The well was ancient, the place was ancient: a Meroitic temple complex dating from the first century AD still stood near here, and such temples, so far from the Nile, could be sustained only by deep and reliable wells. This one was 175 feet deep. The opening at the top was about four feet in diameter. I was spooked contemplating its deepness. Men threw the goatskin hide pails into the depths of the well and then jerked the rope, bobbing it and filling it; and then they hoisted it a few feet and satisfied that it was full, they knotted the rope to a donkey and a little boy would chase the donkey into the desert, belaboring it with a stick. There was not a shred of clothing or any item of apparatus here that was any more modern than the first-century temple of Al Naggar (‘Carpenter’) on the other side of the dune. The school must have seemed a nice idea, but nothing here could have seemed more superfluous than those classrooms.

‘So you’re American?’ one of the men said to me in Arabic, because Ramadan had tipped him off.

‘Peace be upon you.’

‘And peace be upon you,’ he replied.

‘Bush is no good,’ another man said: the Arabic was simple enough.

‘I don’t know.’

‘Why is he saying he doesn’t know?’ one of the men at the well said.

Ramadan said, ‘Does everyone in the Sudan love President Omer?’

Yes, yes, they understood this, and laughed angrily and stamped on their little hillock for emphasis. And I thought of the lovely lines of Joyce, The movements which work revolutions in the world are born out of the dreams and visions in a peasant’s heart on the hillside. For them the earth is not exploitable ground but the living mother. They loved their well. They explained the well to me, how deep it was. It had been dug many years ago. Sometimes they had to rope up and descend into its darkness to retrieve a lost pail, not a happy task.

‘There are snakes in the well,’ one man explained.
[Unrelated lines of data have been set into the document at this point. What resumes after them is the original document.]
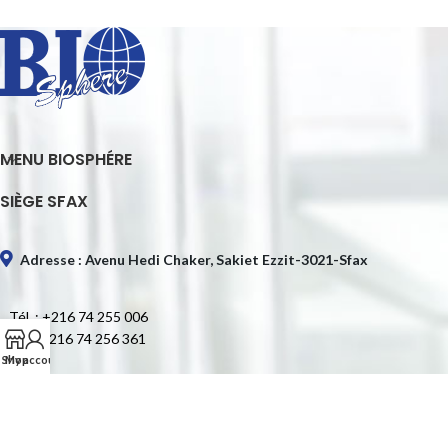
MENU BIOSPHÉRE
SIÈGE SFAX
Adresse : Avenu Hedi Chaker, Sakiet Ezzit-3021-Sfax
Tél. : +216 74 255 006
Fax : +216 74 256 361
Shop
My account
E-mail : contact@biospheretn.com
SIÈGE TUNIS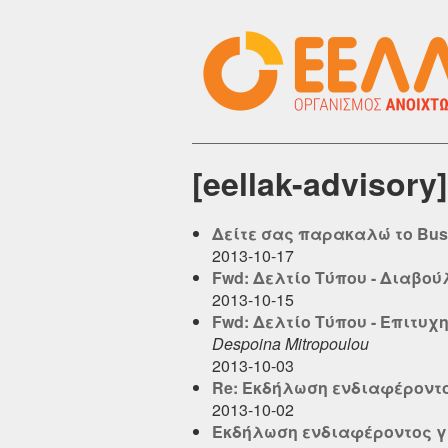
[eellak-adviso
Δείτε σας παρακαλώ το Busin
2013-10-17
Fwd: Δελτίο Τύπου - Διαβο
2013-10-15
Fwd: Δελτίο Τύπου - Επιτυ
Despoina Mitropoulou
2013-10-03
Re: Εκδήλωση ενδιαφέροντο
2013-10-02
Εκδήλωση ενδιαφέροντος γι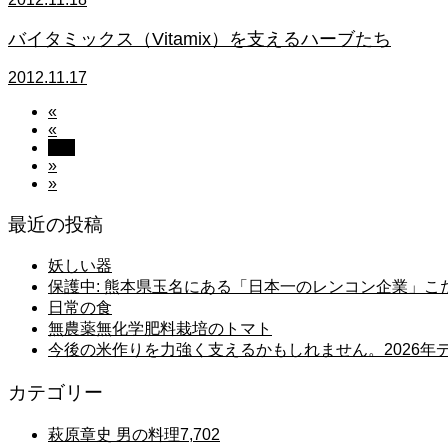
バイタミックス（Vitamix）を支えるハーブたち
2012.11.17
«
«
542
»
»
最近の投稿
妖しい器
保護中: 熊本県玉名にある「日本一のレンコン企業」
日常の食
無農薬無化学肥料栽培のトマト
今後の米作りを力強く支えるかもしれません。2026
カテゴリー
萩原章史 男の料理
7,702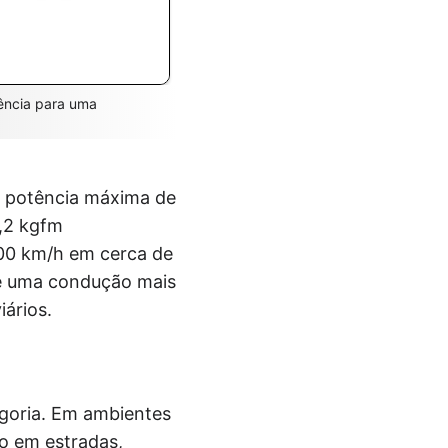
ência para uma
ma potência máxima de
6,2 kgfm
100 km/h em cerca de
 e uma condução mais
ários.
goria. Em ambientes
to em estradas,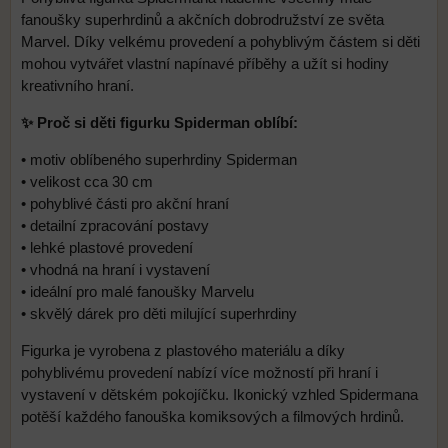
fanoušky superhrdinů a akčních dobrodružství ze světa
Marvel. Díky velkému provedení a pohyblivým částem si děti
mohou vytvářet vlastní napínavé příběhy a užít si hodiny
kreativního hraní.
✨ Proč si děti figurku Spiderman oblíbí:
• motiv oblíbeného superhrdiny Spiderman
• velikost cca 30 cm
• pohyblivé části pro akční hraní
• detailní zpracování postavy
• lehké plastové provedení
• vhodná na hraní i vystavení
• ideální pro malé fanoušky Marvelu
• skvělý dárek pro děti milující superhrdiny
Figurka je vyrobena z plastového materiálu a díky
pohyblivému provedení nabízí více možností při hraní i
vystavení v dětském pokojíčku. Ikonický vzhled Spidermana
potěší každého fanouška komiksových a filmových hrdinů.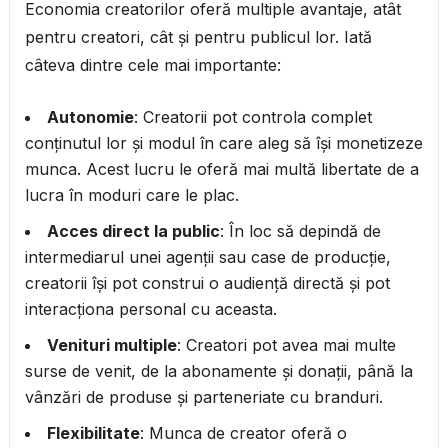
Economia creatorilor oferă multiple avantaje, atât
pentru creatori, cât și pentru publicul lor. Iată
câteva dintre cele mai importante:
Autonomie
: Creatorii pot controla complet
conținutul lor și modul în care aleg să își monetizeze
munca. Acest lucru le oferă mai multă libertate de a
lucra în moduri care le plac.
Acces direct la public
: În loc să depindă de
intermediarul unei agenții sau case de producție,
creatorii își pot construi o audiență directă și pot
interacționa personal cu aceasta.
Venituri multiple
: Creatori pot avea mai multe
surse de venit, de la abonamente și donații, până la
vânzări de produse și parteneriate cu branduri.
Flexibilitate
: Munca de creator oferă o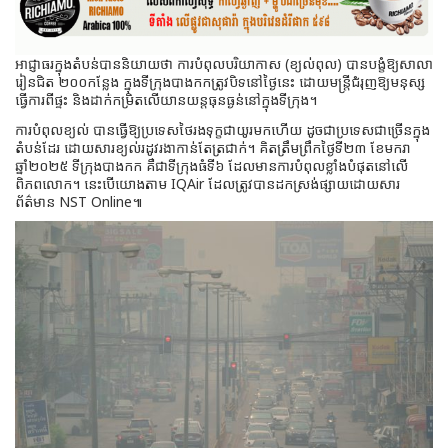
អាជ្ញាធរក្នុងតំបន់បាននិយាយថា ការបំពុលបរិយាកាស (ខ្យល់ពុល) បានបង្ខំឱ្យសាលា
រៀនជិត ២០០កន្លែង ក្នុងទីក្រុងបាងកកត្រូវបិទនៅថ្ងៃនេះ ដោយមន្ត្រីជំរុញឱ្យមនុស្ស
ធ្វើការពីផ្ទះ និងដាក់កម្រិតលើយានយន្តធុនធ្ងន់នៅក្នុងទីក្រុង។
ការបំពុលខ្យល់ បានធ្វើឱ្យប្រទេសថៃរងទុក្ខជាយូរមកហើយ ដូចជាប្រទេសជាច្រើនក្នុង
តំបន់ដែរ ដោយសារខ្យល់រដូវរងាកាន់តែត្រជាក់។ គិតត្រឹមព្រឹកថ្ងៃទី២៣ ខែមករា
ឆ្នាំ២០២៥ ទីក្រុងបាងកក គឺជាទីក្រុងធំទី៦ ដែលមានការបំពុលខ្លាំងបំផុតនៅលើ
ពិភពលោក។ នេះបើយោងតាម IQAir ដែលត្រូវបានដកស្រង់ផ្សាយដោយសារ
ព័ត៌មាន NST Online៕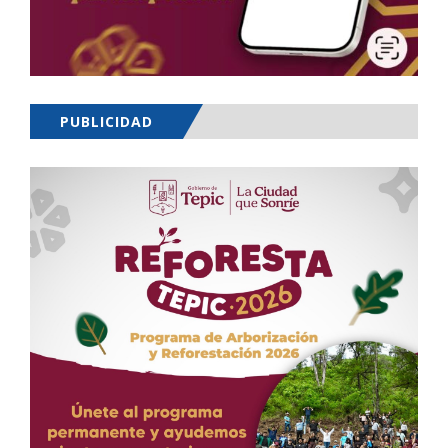
PUBLICIDAD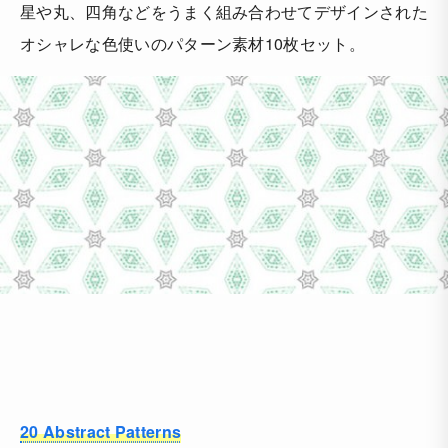
星や丸、四角などをうまく組み合わせてデザインされた
オシャレな色使いのパターン素材10枚セット。
20 Abstract Patterns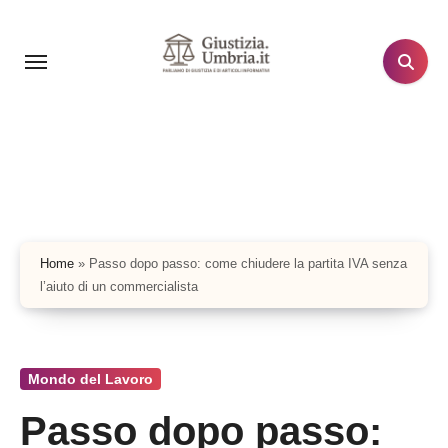
Salta
al
contenuto
Home
»
Passo dopo passo: come chiudere la partita IVA senza
l’aiuto di un commercialista
Mondo del Lavoro
Passo dopo passo: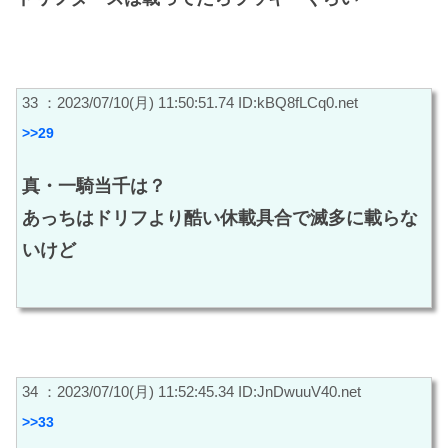
33 ：2023/07/10(月) 11:50:51.74 ID:kBQ8fLCq0.net
>>29
真・一騎当千は？
あっちはドリフより酷い休載具合で滅多に載らな
いけど
34 ：2023/07/10(月) 11:52:45.34 ID:JnDwuuV40.net
>>33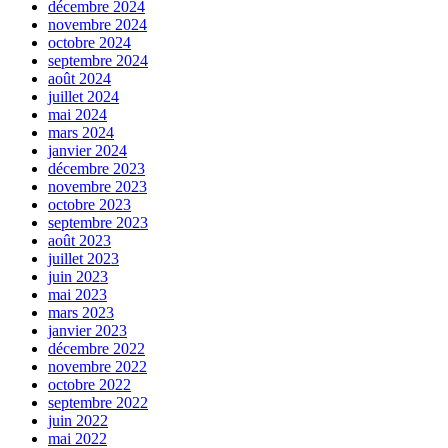
décembre 2024
novembre 2024
octobre 2024
septembre 2024
août 2024
juillet 2024
mai 2024
mars 2024
janvier 2024
décembre 2023
novembre 2023
octobre 2023
septembre 2023
août 2023
juillet 2023
juin 2023
mai 2023
mars 2023
janvier 2023
décembre 2022
novembre 2022
octobre 2022
septembre 2022
juin 2022
mai 2022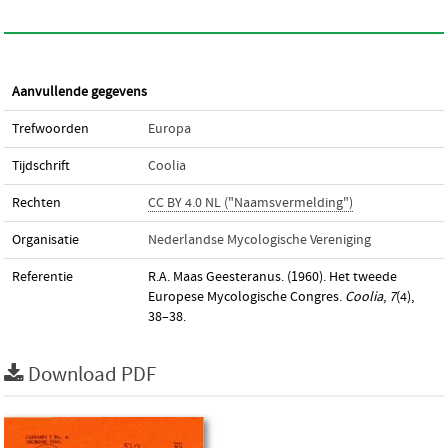
Aanvullende gegevens
Trefwoorden
Europa
Tijdschrift
Coolia
Rechten
CC BY 4.0 NL ("Naamsvermelding")
Organisatie
Nederlandse Mycologische Vereniging
Referentie
R.A. Maas Geesteranus. (1960). Het tweede
Europese Mycologische Congres.
Coolia
,
7
(4),
38–38.
Download PDF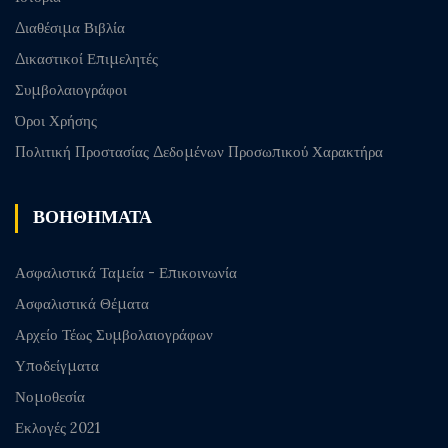
Διαθέσιμα Βιβλία
Δικαστικοί Επιμελητές
Συμβολαιογράφοι
Όροι Χρήσης
Πολιτική Προστασίας Δεδομένων Προσωπικού Χαρακτήρα
ΒΟΗΘΗΜΑΤΑ
Ασφαλιστικά Ταμεία - Επικοινωνία
Ασφαλιστικά Θέματα
Αρχείο Τέως Συμβολαιογράφων
Υποδείγματα
Νομοθεσία
Εκλογές 2021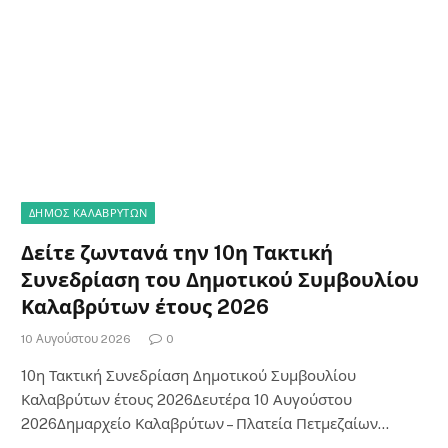
ΔΗΜΟΣ ΚΑΛΑΒΡΥΤΩΝ
Δείτε ζωντανά την 10η Τακτική
Συνεδρίαση του Δημοτικού Συμβουλίου
Καλαβρύτων έτους 2026
10 Αυγούστου 2026
0
10η Τακτική Συνεδρίαση Δημοτικού Συμβουλίου
Καλαβρύτων έτους 2026Δευτέρα 10 Αυγούστου
2026Δημαρχείο Καλαβρύτων – Πλατεία Πετμεζαίων…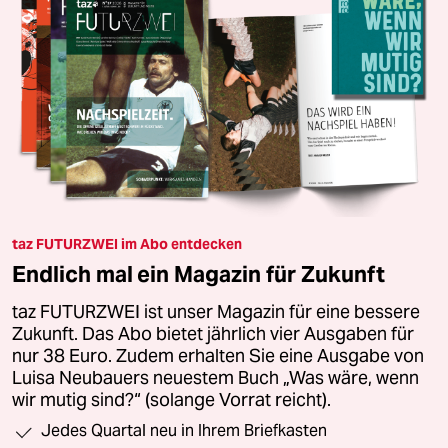
taz FUTURZWEI im Abo entdecken
Endlich mal ein Magazin für Zukunft
taz FUTURZWEI ist unser Magazin für eine bessere
Zukunft. Das Abo bietet jährlich vier Ausgaben für
nur 38 Euro. Zudem erhalten Sie eine Ausgabe von
Luisa Neubauers neuestem Buch „Was wäre, wenn
wir mutig sind?“ (solange Vorrat reicht).
Jedes Quartal neu in Ihrem Briefkasten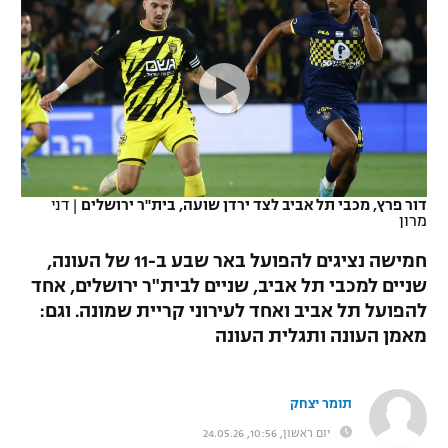
כדורסל נשים
נבחרת ישראל
יורוליג
ליגה ספרדית
טניס
VOD
מכבי תל אביב
מכבי חיפה
יורוקאפ
ליגה איטלקית
כדוריד
הפועל חולון
בית"ר ירושלים
רץ ברשת
ליגה צרפתית
כדורעף
הפועל ירושלים
מכבי תל אביב
ליגה הולנדית
שחייה
תוצאות
דור פרץ, מכבי תל אביב לצד ירדן שועה, בית"ר ירושלים
|
דני
דני אבדיה
הפועל תל אביב
מרון
ליגה טורקית
ג'ודו
חמישה נציגים להפועל באר שבע ב-11 של העונה,
הפועל חיפה
לוח שידורים
שניים למכבי תל אביב, שניים לבית"ר ירושלים, אחד
ליגה סינית
אגרוף
להפועל תל אביב ואחד לעירוני קריית שמונה. וגם:
הפועל באר שבע
ליגה ברזילאית
מאמן העונה ותגלית העונה
ברחבה
ספורט אולימפי
מכבי נתניה
ליגות נוספות
UFC
תומר יצחק
"מעל הליגה" – פודקאסט
בני יהודה
יום ראשון, 10:56, 24.05.26
היאבקות WWE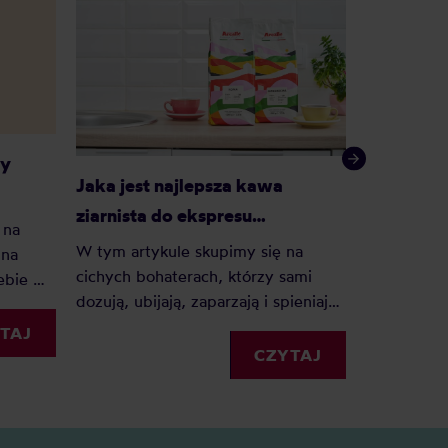
wy
Jaka jest najlepsza kawa
Jak zmiel
ziarnista do ekspresu
ciśnieni
 na
automatycznego?
W tym artykule skupimy się na
 na
Jaka grubo
cichych bohaterach, którzy sami
iebie —
ekspresie 
dozują, ubijają, zaparzają i spieniają
łożone
Pytania z p
mleko bez naszego udziału –
dstawie
ale po par
TAJ
sprawdźmy, jaka dobra kawa
CZYTAJ
rch,
odpływając
ziarnista nada się do ekspresu
oczekiwań
automatycznego!
o stwierdz
nie będzie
To my next obvious questions they said, ‘Yes, the snakes are a meter long and they bite with poison.’

I walked around, looked at the goats, the camels, the toiling men and women, the children who were standing in the sun, performing this necessary and never-ending task. Then I said goodbye.

‘Tell Bush we want a pump!’ one man screamed in Arabic, Ramadan helpfully translating.

No, I don’t think so: a pump would need gasoline, spare parts, regular maintenance. Ultimately the contraption would fail them. They were better off hauling water the ancient way, with donkeys, goatskin pails, and goatskin water containers which when filled looked like little fat goat corpses.

But I said, ‘The next time I see President Bush I will mention it,’ which when translated brought forth a howl of derision.

Two thousand years ago, Al Naggar, this dune-haunted ruin in the desert, was a city, with cisterns and tanks, roads and houses, sophisticated agriculture and a high degree of prosperity, artisans everywhere, and priests and devotees. It was the center of a cult of the lion god Apademak, chief god of the Meroites, probably with good reason. There must have been many lions roaming in the central Sudan then — there were plenty in the south even now — and it is human nature to worship what we fear.